**本文抜粋**:
柚木麻子『その手をにぎりたい』(小学館、2014)


この人は構成がうまいなぁ、と思う。
章立ては「ヅケ」「ガリ」「イカ」「ウニ」「サバ」
「トロ」「ギョク」「タコ」「エビ」「サビ」
と鮨に関係した言葉を並べる。


その手をにぎりたい

その手をにぎりたい


1983年から92年までの東京銀座を中心とした舞台で
女性OL本木青子(もときせいこ)が高級鮨店「すし静」職人、
一ノ瀬さんにほのかな恋心を抱く物語。
柚木麻子『その手をにぎりたい』を読む。
小学館、2014/初出「きらら」2012〜13)


バブル渦中から弾けるまでの時代を
時々に流行った言葉、唄などの固有名詞を散りばめ、再現する。
当時20代から30代の社会人だった僕は、
「ああ、こんなふうに空気が流れていたっけ。
僕も渦中のひとりだったんだな」と記憶を新たにする。
バブルを体験していない若い読者たちに
その皮膚感まで伝えられるのか、どうか。


栃木のかんぴょう農家の家庭で育ち、上京・就職。

**提供項目**:
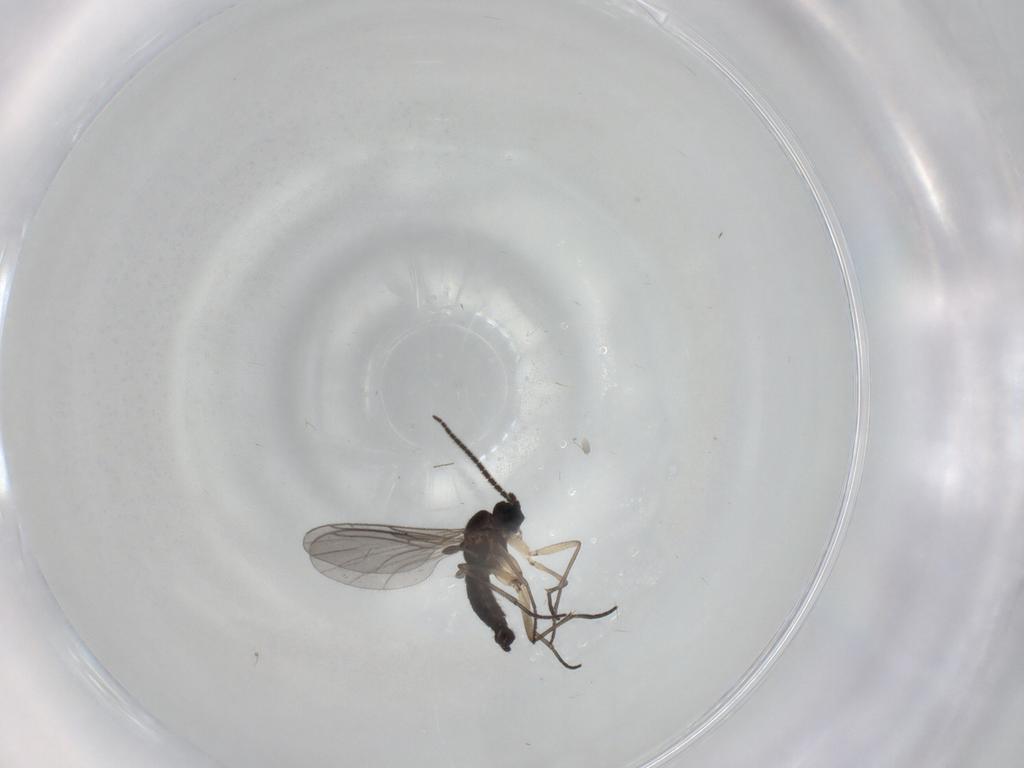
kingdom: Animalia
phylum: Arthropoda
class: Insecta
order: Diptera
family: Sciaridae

...

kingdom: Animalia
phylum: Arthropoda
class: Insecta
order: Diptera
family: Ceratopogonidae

**課題 1**:
『その手をにぎりたい』の書評によると、物語の舞台はいつの時期か。
**課題 2**:
『その手をにぎりたい』の書評を、最後の文に続けて書き継げ。

**解答 1**:
1983年から92年まで。

**解答 2**:
うぶだった青子はやがて不動産会社のやり手営業として
バリバリ仕事をこなすようになる。
座るだけで三万円とられる「すし静」に
身銭でときたま通える身分になる。


そして、バブル崩壊
自分も周囲もすべてが変わる。
スタッフと役者、予算と時間に恵まれれば、
上質のテレビドラマになるだろうな、と思う。
(NHKが2016年、オーディオドラマにしている)


デビュー作、その後の作品を読んでいくと、
ナイルパーチの女子会』に至る作家の成長が確かめられる。
文章がいいから、読みやすい。
肩も凝らなくて、息が抜ける。
タイトルの付け方にも、ユーモアのセンスを感じる。


終点のあの子

終点のあの子

ナイルパーチの女子会 (文春文庫)

ナイルパーチの女子会 (文春文庫)

wikipedia:柚木麻子
(文中敬称略)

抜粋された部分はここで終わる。